La salle de spectacle bagnolaise la Moba a enregistré une belle fréquentation cette saison avec 9 000 spectateurs grâce à des têtes d’affiche, des collaborations avec des associations du territoire et de nouveaux concepts. Entre équilibre financier, artistique et ancrage local, elle prépare déjà sa dixième année.
Une saison en hausse malgré une voilure réduite
L’afterwork programmé jeudi 4 juin signera la clôture de la saison à la Moba. Au cours de cette saison, quelque 9 000 personnes se sont déplacées pour assister aux soirées proposées par la salle de spectacle bagnolaise. Soit une hausse de la fréquentation par rapport à la précédente saison puisque « nous avons eu environ 1 000 spectateurs de plus », indique Guillaume Cellier, en charge de la communication et de la billetterie. Et pourtant, la voilure avait été réduite pour cette saison 2025-2026 en passant de 72 à 64 dates. Un moyen de « mieux communiquer, de remplir davantage et de ne pas fatiguer toutes les équipes », fait savoir Sophie Grange, chargée de la médiation culturelle et du développement de projets de territoire.
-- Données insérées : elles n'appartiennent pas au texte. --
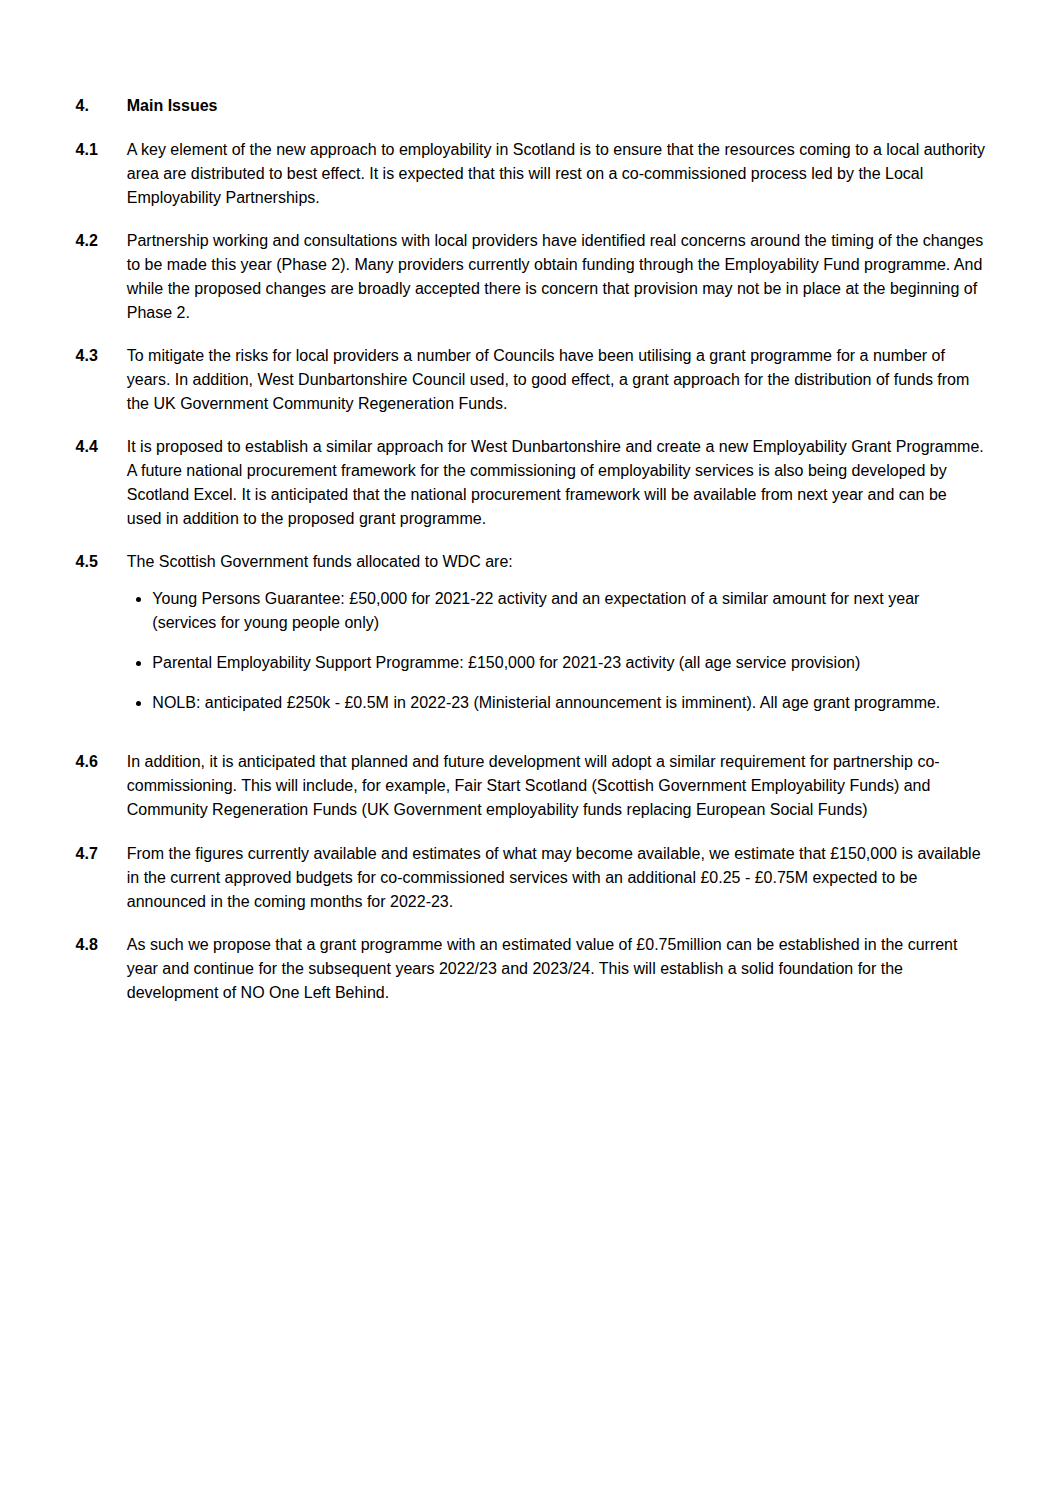4.
Main Issues
4.1
A key element of the new approach to employability in Scotland is to ensure that the resources coming to a local authority area are distributed to best effect. It is expected that this will rest on a co-commissioned process led by the Local Employability Partnerships.
4.2
Partnership working and consultations with local providers have identified real concerns around the timing of the changes to be made this year (Phase 2). Many providers currently obtain funding through the Employability Fund programme. And while the proposed changes are broadly accepted there is concern that provision may not be in place at the beginning of Phase 2.
4.3
To mitigate the risks for local providers a number of Councils have been utilising a grant programme for a number of years. In addition, West Dunbartonshire Council used, to good effect, a grant approach for the distribution of funds from the UK Government Community Regeneration Funds.
4.4
It is proposed to establish a similar approach for West Dunbartonshire and create a new Employability Grant Programme. A future national procurement framework for the commissioning of employability services is also being developed by Scotland Excel. It is anticipated that the national procurement framework will be available from next year and can be used in addition to the proposed grant programme.
4.5
The Scottish Government funds allocated to WDC are:
Young Persons Guarantee: £50,000 for 2021-22 activity and an expectation of a similar amount for next year (services for young people only)
Parental Employability Support Programme: £150,000 for 2021-23 activity (all age service provision)
NOLB: anticipated £250k - £0.5M in 2022-23 (Ministerial announcement is imminent). All age grant programme.
4.6
In addition, it is anticipated that planned and future development will adopt a similar requirement for partnership co-commissioning. This will include, for example, Fair Start Scotland (Scottish Government Employability Funds) and Community Regeneration Funds (UK Government employability funds replacing European Social Funds)
4.7
From the figures currently available and estimates of what may become available, we estimate that £150,000 is available in the current approved budgets for co-commissioned services with an additional £0.25 - £0.75M expected to be announced in the coming months for 2022-23.
4.8
As such we propose that a grant programme with an estimated value of £0.75million can be established in the current year and continue for the subsequent years 2022/23 and 2023/24. This will establish a solid foundation for the development of NO One Left Behind.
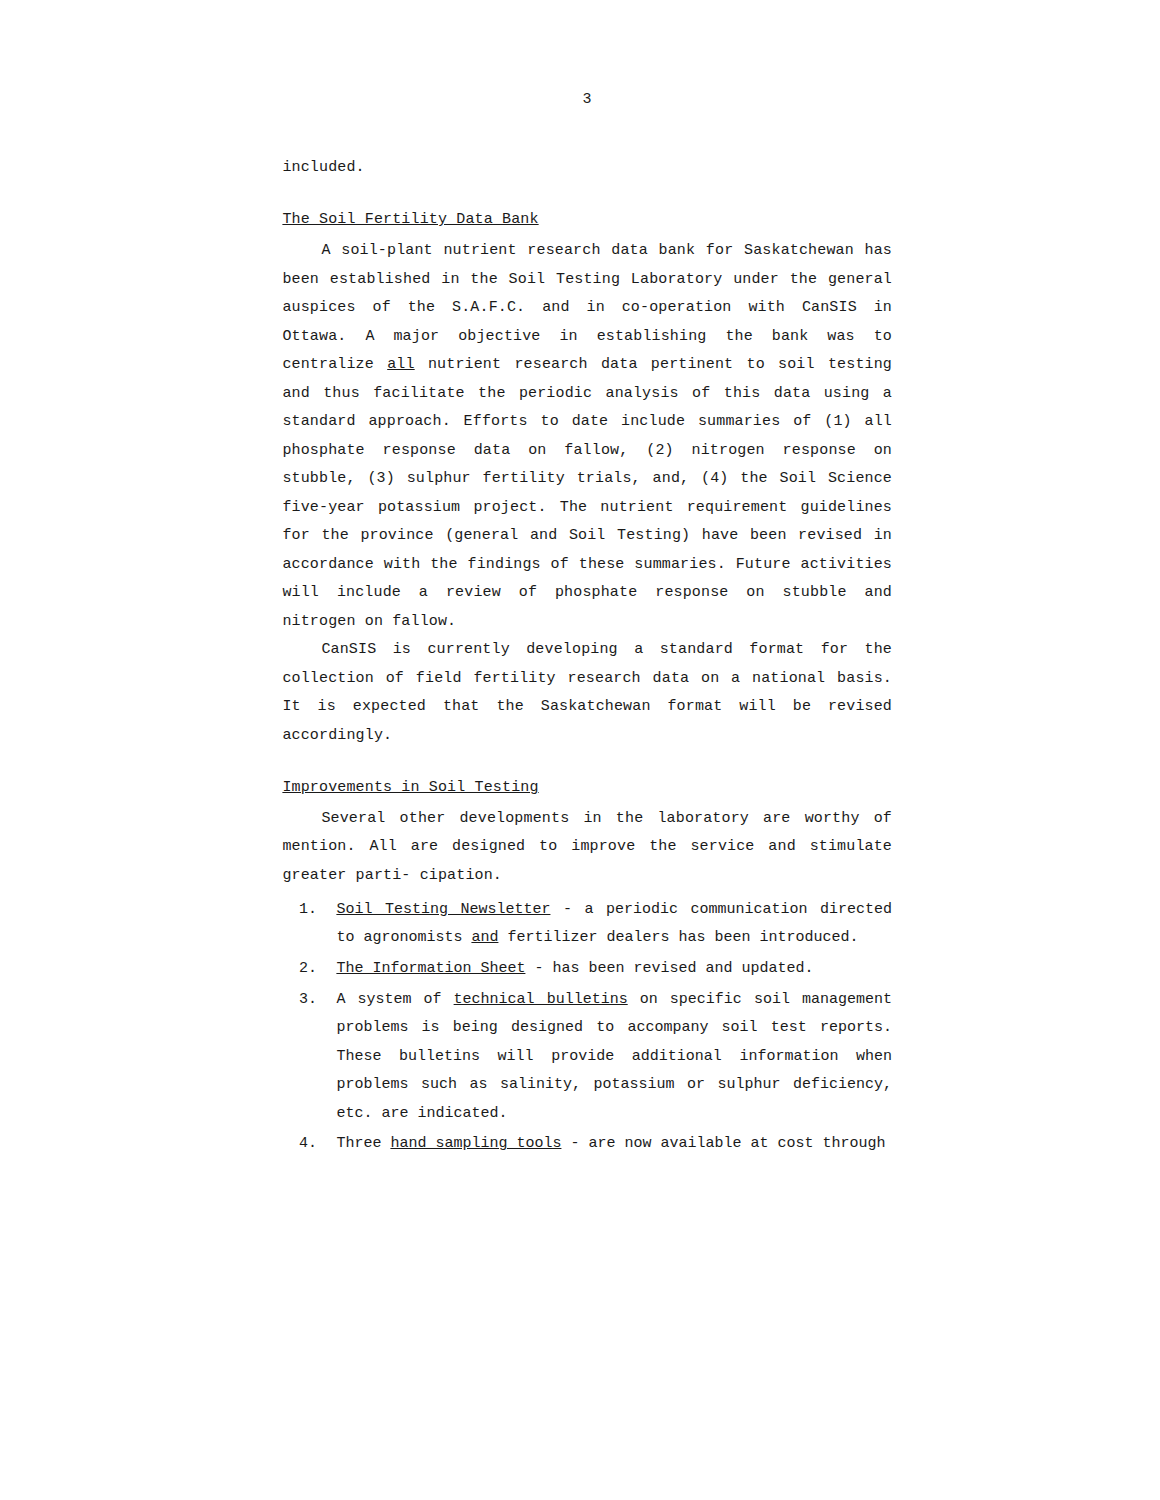3
included.
The Soil Fertility Data Bank
A soil-plant nutrient research data bank for Saskatchewan has been established in the Soil Testing Laboratory under the general auspices of the S.A.F.C. and in co-operation with CanSIS in Ottawa. A major objective in establishing the bank was to centralize all nutrient research data pertinent to soil testing and thus facilitate the periodic analysis of this data using a standard approach. Efforts to date include summaries of (1) all phosphate response data on fallow, (2) nitrogen response on stubble, (3) sulphur fertility trials, and, (4) the Soil Science five-year potassium project. The nutrient requirement guidelines for the province (general and Soil Testing) have been revised in accordance with the findings of these summaries. Future activities will include a review of phosphate response on stubble and nitrogen on fallow.
CanSIS is currently developing a standard format for the collection of field fertility research data on a national basis. It is expected that the Saskatchewan format will be revised accordingly.
Improvements in Soil Testing
Several other developments in the laboratory are worthy of mention. All are designed to improve the service and stimulate greater parti‑ cipation.
1. Soil Testing Newsletter - a periodic communication directed to agronomists and fertilizer dealers has been introduced.
2. The Information Sheet - has been revised and updated.
3. A system of technical bulletins on specific soil management problems is being designed to accompany soil test reports. These bulletins will provide additional information when problems such as salinity, potassium or sulphur deficiency, etc. are indicated.
4. Three hand sampling tools - are now available at cost through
Des concerts complets et des concepts qui fonctionnent
Plusieurs concerts ont affiché complet, à l’instar de ceux des têtes d’affiche : la Scred Connexion, les Sales Majestés, Vanupié… Le concept Back to the hits attire aussi toujours du monde et le lancement du premier comedy club en février dernier a fait salle comble. « Il y avait l’humoriste Yoan Serre qui est du coin et qui a donc ramené beaucoup de monde », souligne Guillaume Cellier tout en évoquant les soirées en collaboration avec des associations du territoire qui fonctionnent aussi très bien. Pour preuve, en avril dernier, la soirée en soutien à la Palestine avec les Spiripontains de Works’hop avait permis de récolter 1 000 euros. « On essaie de chercher cet équilibre entre des artistes reconnus et des pépites locales », poursuit Sophie Grange.
Un équilibre économique et artistique à préserver
Un équilibre nécessaire d’autant plus en cette période d’instabilité que traverse le milieu de la culture. Et la Moba ne fait pas exception à la règle. « On est contents des chiffres de cette année, mais il ne faut surtout pas se reposer sur nos lauriers, il faut faire encore plus la saison prochaine », souligne le chargé de communication. « Cela reste de la lutte, de la résistance, il faut se retrousser les manches pour aller chercher le public », renchérit sa collègue. D’où la volonté de la coopérative de capter de plus en plus « les nouvelles générations qui ne viennent pas forcément dans les salles de spectacles » mais aussi de soutenir la création musicale via le développement des résidences d’artiste et la mise en avant de son studio.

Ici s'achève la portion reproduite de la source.